La vita di Carrie è ulteriormente turbata dall'intervento dei servizi sociali che prendono in custodia Frannie, in quanto la permanenza nella sua casa costituirebbe un rischio dopo gli eventi che l'hanno vista ostaggio di Quinn. Proprio Quinn è stato portato in un luogo sicuro ed al riparo dall'attenzione dei media da Astrid su ordine di Dar Adal, il cui atteggiamento è sempre più ambiguo, in relazione a Peter ma anche a Saul che in gran segreto dovrà incontrare Javadi a New York. Il ruolo del presidente eletto Keane è sempre più limitato al suo cambiamento di opinione sulla linea da adottare in Medio Oriente e contro il terrorismo, che potrebbe anche portare ad una svolta radicale.
Il mistero dell'identità dei reali attentatori viene momentaneamente sospeso per lasciare spazio ad un evento traumatico per Carrie: i servizi sociali hanno preso in custodia sua figlia e pensano che lei stessa possa costituire un rischio per l'incolumità della bambina, la questione la tocca profondamente e la fa sprofondare, come non vedevamo da tanto tempo. Claire Danes è sempre molto brava nel far emergere tutte le contraddizioni e le emozioni che caratterizzano un personaggio che, forse lo abbiamo dimenticato, non è affatto un personaggio semplice; la sua bipolarità è sotto controllo da molto tempo e dalla morte di Brody ha fatto di tutto per riprendere in mano la sua vita, prima concentrandosi sul lavoro ed infine accettando le sue responsabilità ed il suo ruolo di madre che adesso viene minato.

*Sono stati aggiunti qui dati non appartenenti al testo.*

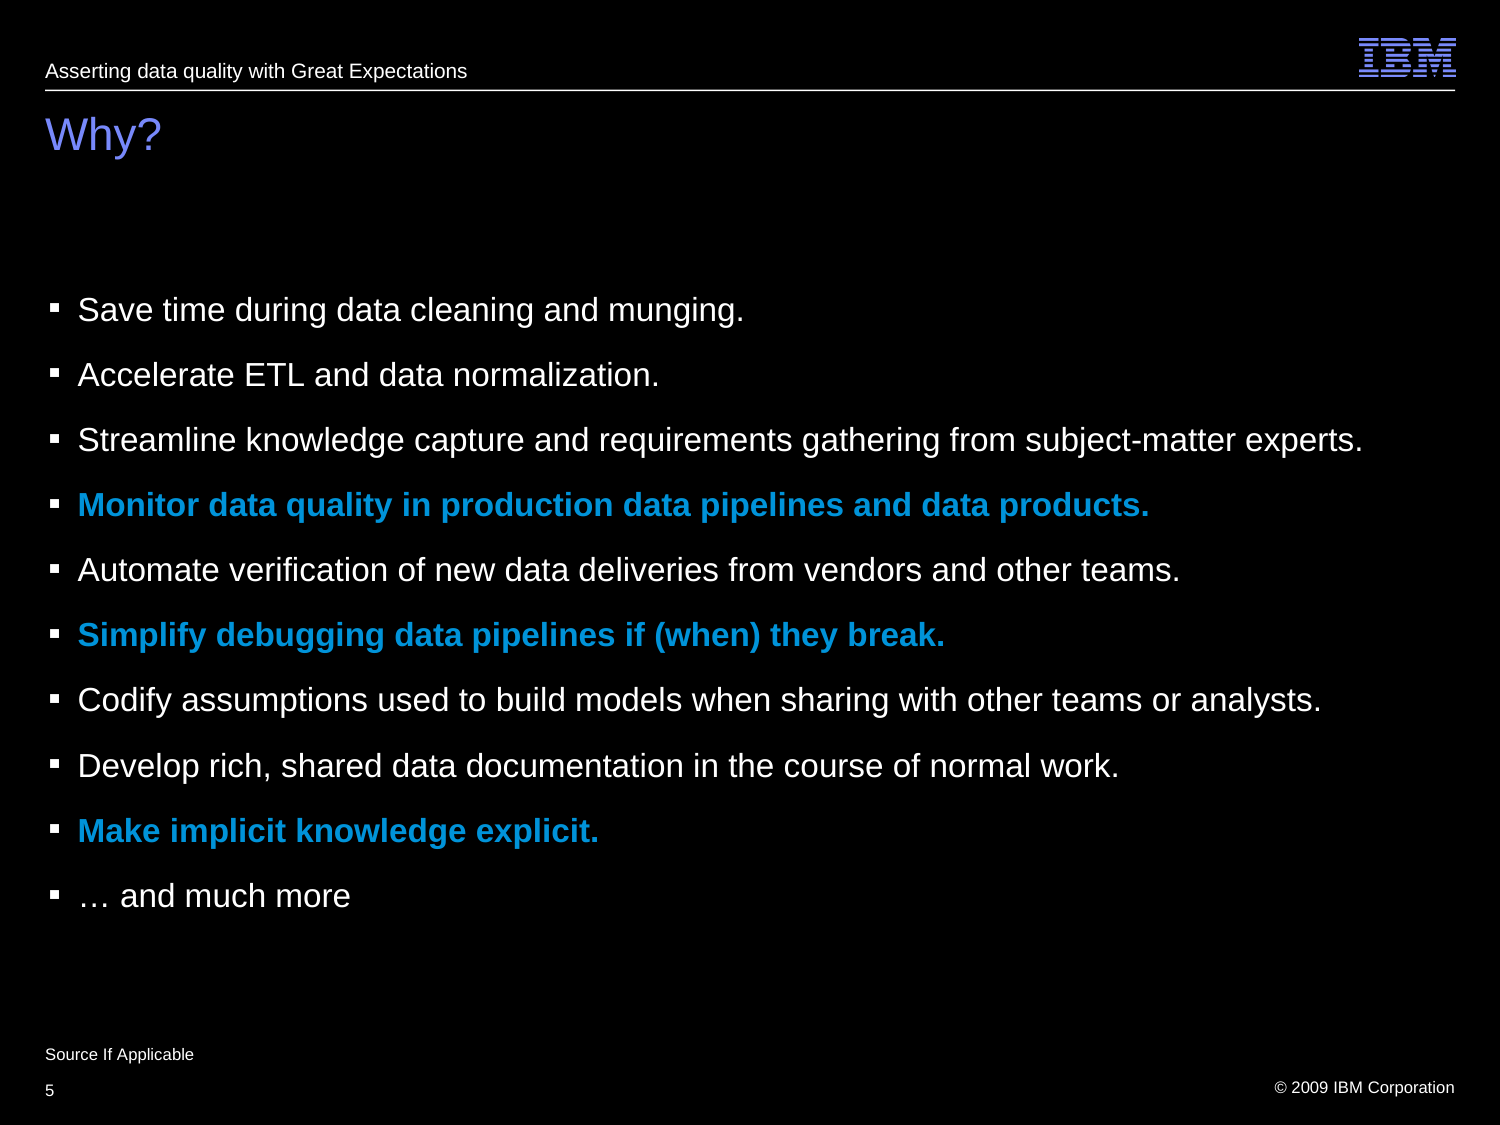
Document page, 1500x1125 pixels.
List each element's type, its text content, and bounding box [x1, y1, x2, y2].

text_box Source If Applicable [30, 1021, 1441, 1072]
text_box Asserting data quality with Great Expectations [30, 37, 1306, 83]
title Why? [30, 97, 1456, 203]
picture [1359, 37, 1456, 77]
list Save time during data cleaning and munging. Accelerate ETL and data normalization. Streamline knowledge capture and requirements gathering from subject-matter experts. Monitor data quality in production data pipelines and data products. Automate verification of new data deliveries from vendors and other teams. Simplify debugging data pipelines if (when) they break. Codify assumptions used to build models when sharing with other teams or analysts. Develop rich, shared data documentation in the course of normal work. Make implicit knowledge explicit. … and much more [34, 215, 1460, 951]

Le altre storyline, almeno per il momento, sembrano essere secondarie perché infondo è Carrie il cuore di Homeland e se le derive spy/action non funzionano più alla perfezione, l'aspetto umano della protagonista è ancora abbastanza interessante da sorreggere la serie. Non è da escludere che questo sia uno stratagemma per riportare la protagonista ad una situazione simile a quella delle prime gloriose stagioni, come molti auspicano da tempo. Nel prossimo episodio probabilmente Carrie tornerà sul campo ed allora l'equilibrio sarà ristabilito e Homeland potrà iniziare a giocarsi le ultime carte di questa sesta stagione, le cui sorti dipendono tutte dal finale.